外国為替市場は日平均で約1兆5000億ドルもの金額が取引されています。この大き
なマーケットを捉えるためには、世界の動きや経済指標に注視する必要があります。
FX取引の場合も、為替レートの動向を分析する上で、ファンダメンタルズ分析は不可
欠です。外国為替では、その国の政治安定度や経済力格差、金利格差、貿易収支な
どの政治や経済的な要因がファンダメンタルズとなります。
これらの数値を具体的に示してくれるのが、各国から発表される経済指標です。

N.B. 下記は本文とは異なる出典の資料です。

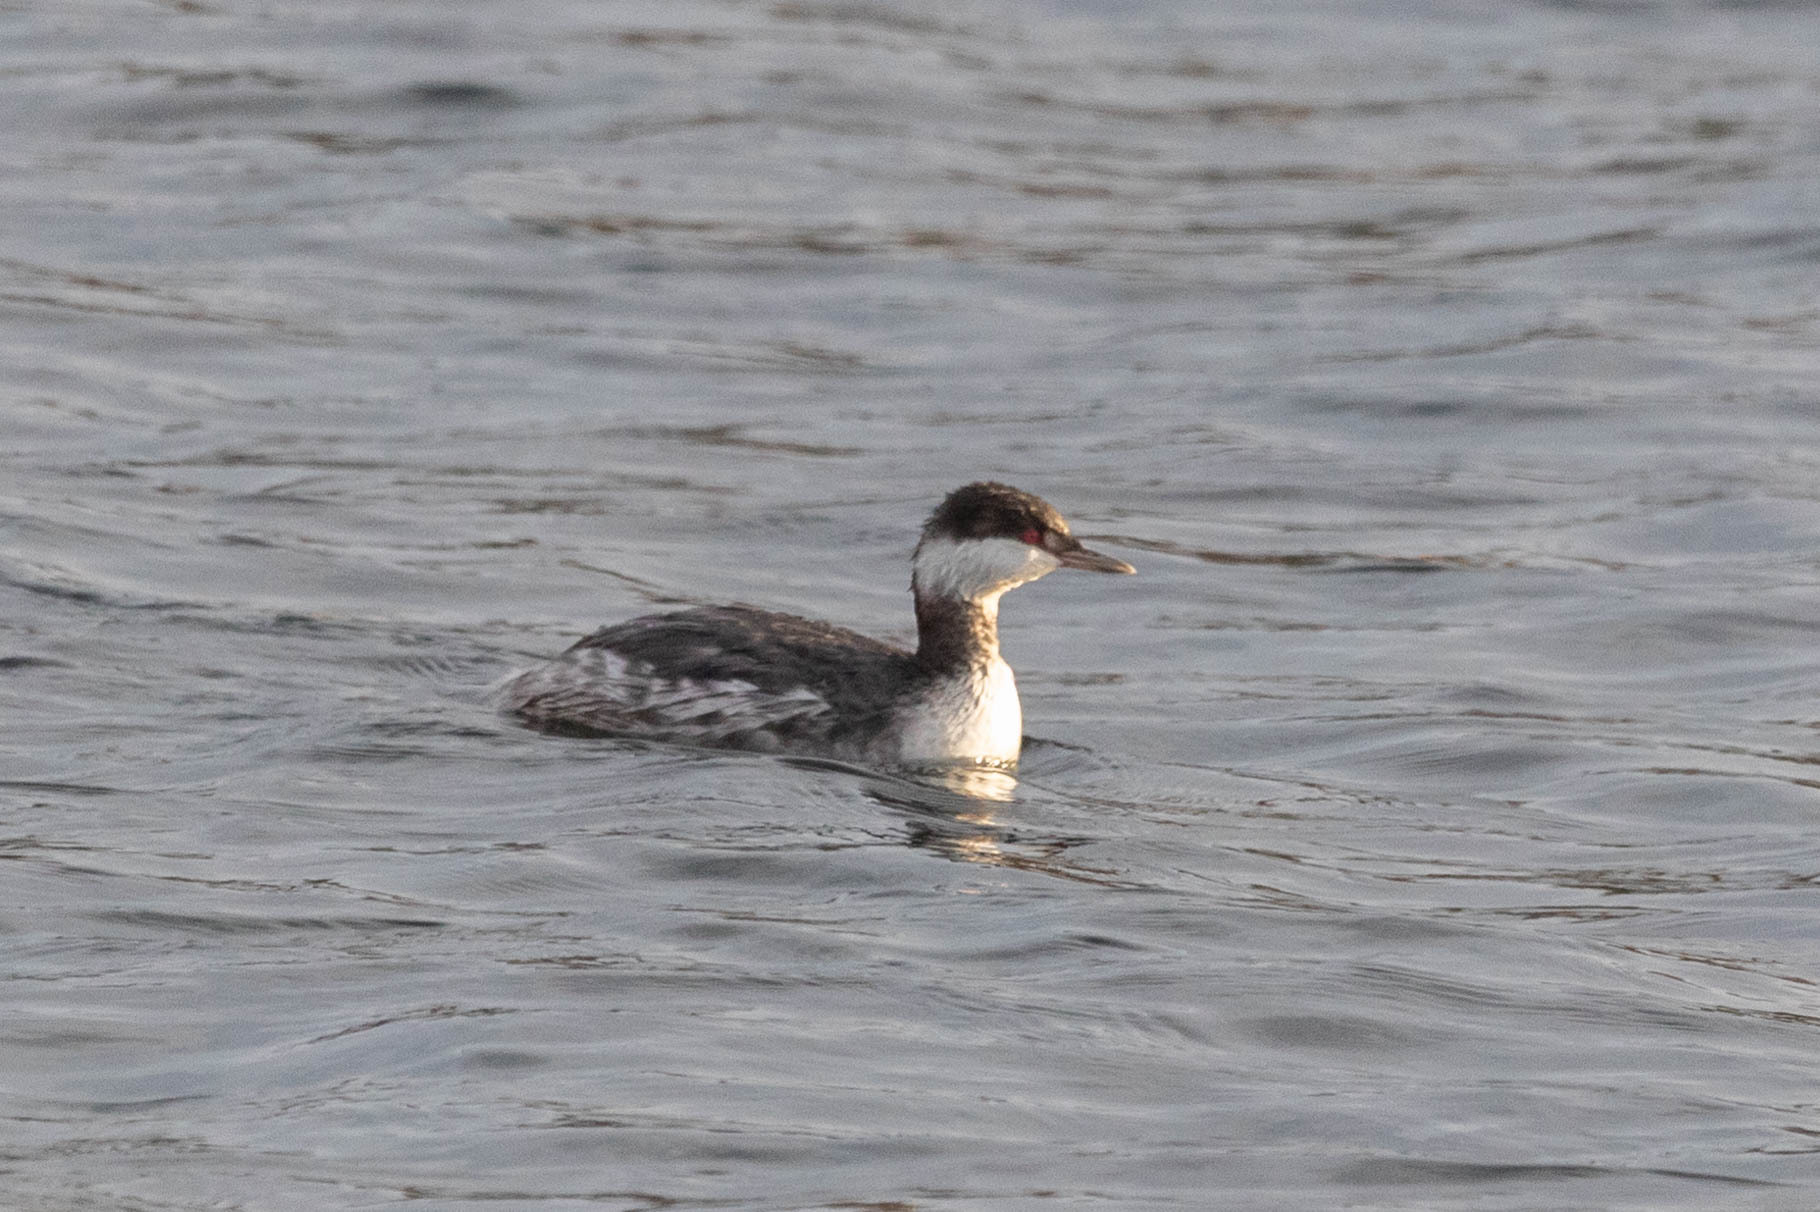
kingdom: Animalia
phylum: Chordata
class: Aves
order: Podicipediformes
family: Podicipedidae
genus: Podiceps
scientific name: Podiceps auritus
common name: Horned grebe
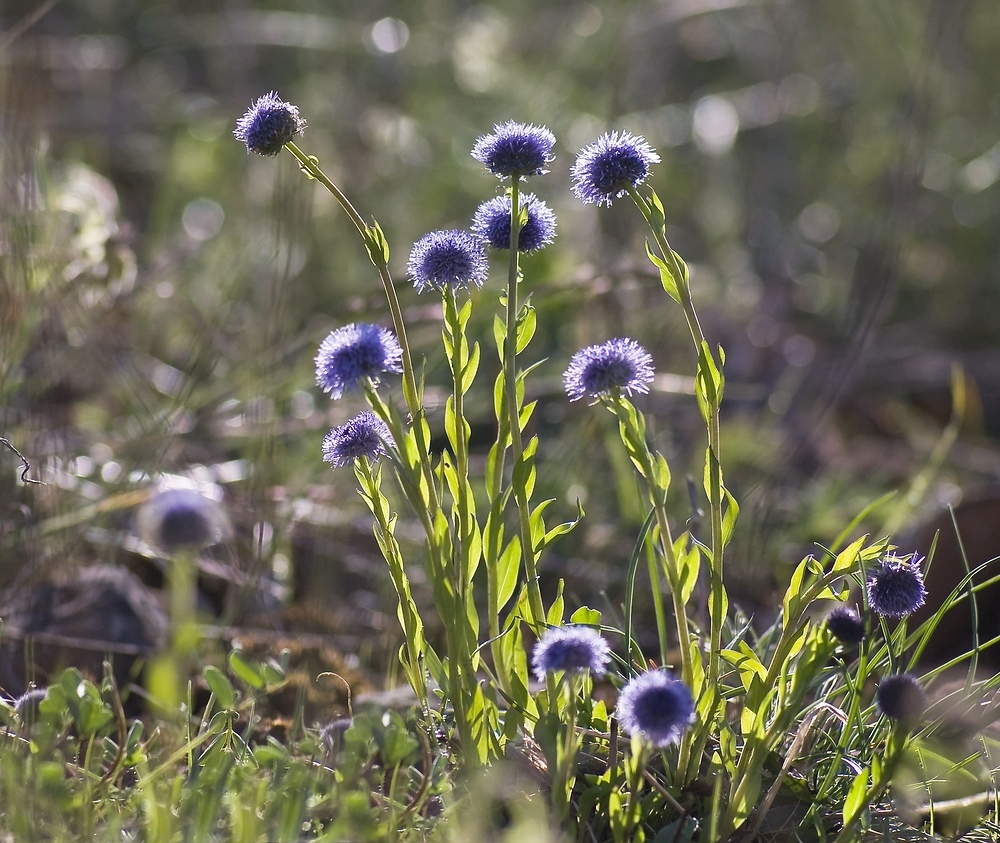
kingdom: Plantae
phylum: Tracheophyta
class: Magnoliopsida
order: Lamiales
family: Plantaginaceae
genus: Globularia
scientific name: Globularia bisnagarica
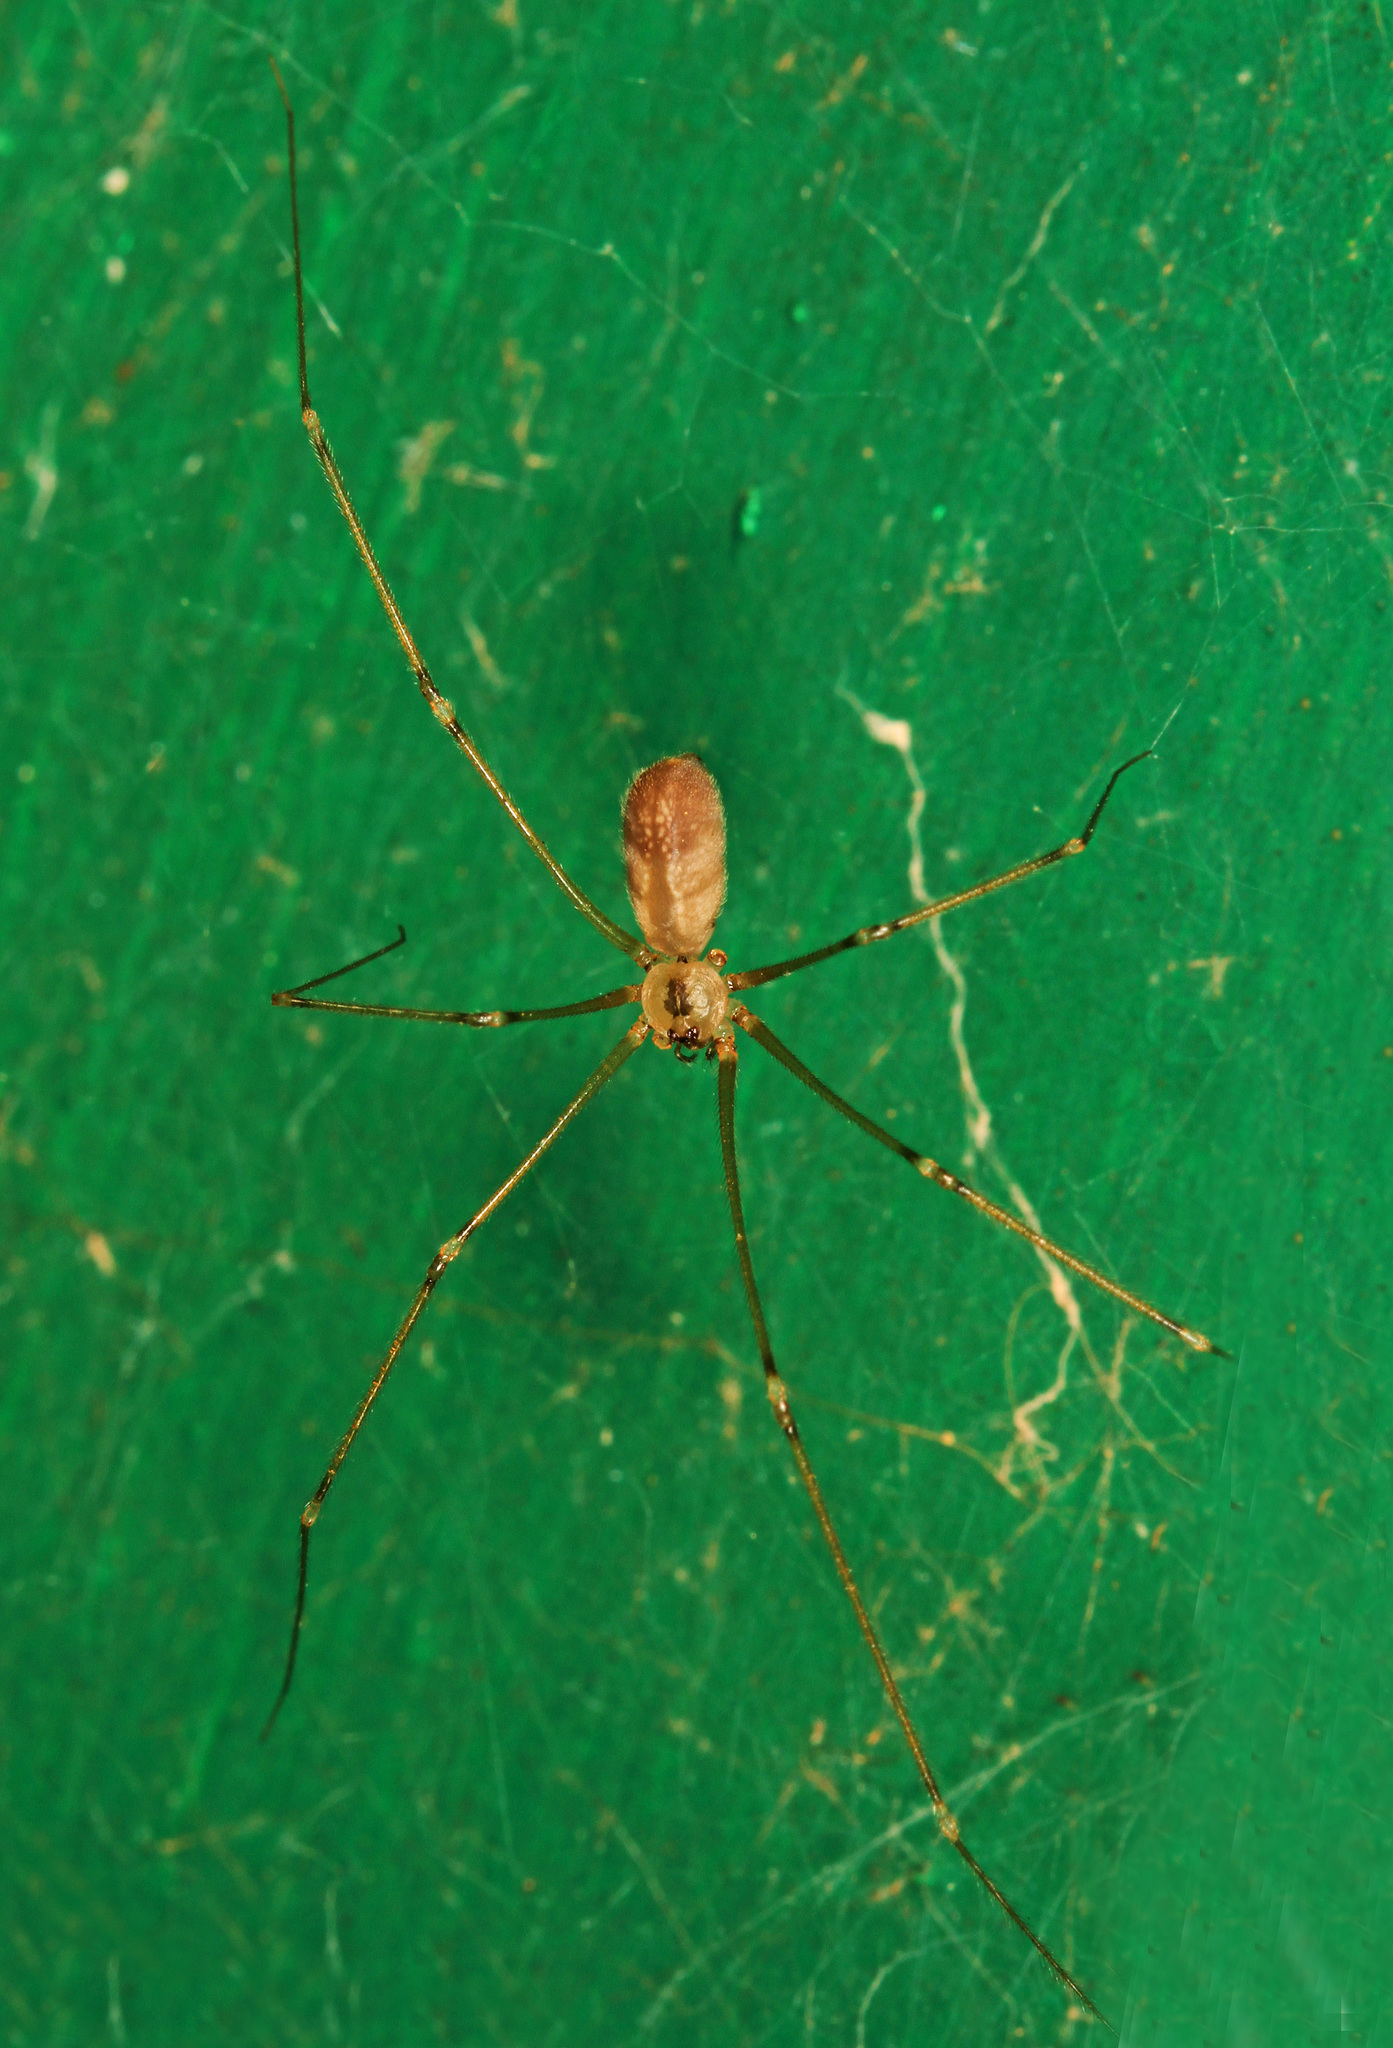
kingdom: Animalia
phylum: Arthropoda
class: Arachnida
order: Araneae
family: Pholcidae
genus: Pholcus
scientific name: Pholcus phalangioides
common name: Longbodied cellar spider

経済
指標とは、GDP(国内総生産)や雇用指数など、その国の経済動向に関する統計情
報のことです。基本的には自分が取引する通貨、そして外貨の中心的存在である「米
ドル」の状況を把握します。
米ドルは「基軸通貨」と呼ばれ、その動向は他の通貨へも大きく影響します。米ドルを
動かす要因となる主な指標として、政策金利を決定するFOMC(米連邦公開市場委員
会)、景気判断材料となる非農業部門雇用者数、生産者物価指数、貿易収支などが挙
げられます。これらの指数は発表された数値そのものよりも、予測されていた数値と
の相違が大きいほど為替変動も大きくなる傾向があります。
米ドルの値動きに直結するアメリカの経済指標は、日本のファンダメンタルズ以上に
注意を払う必要があります。さらに、指標に関連する要人の発言も為替に大きな影響
を与えます。FOMCを開催するFRB(米連邦準備制度理事会)の議長声明、日本では
日銀総裁などの発言がこれに当たります。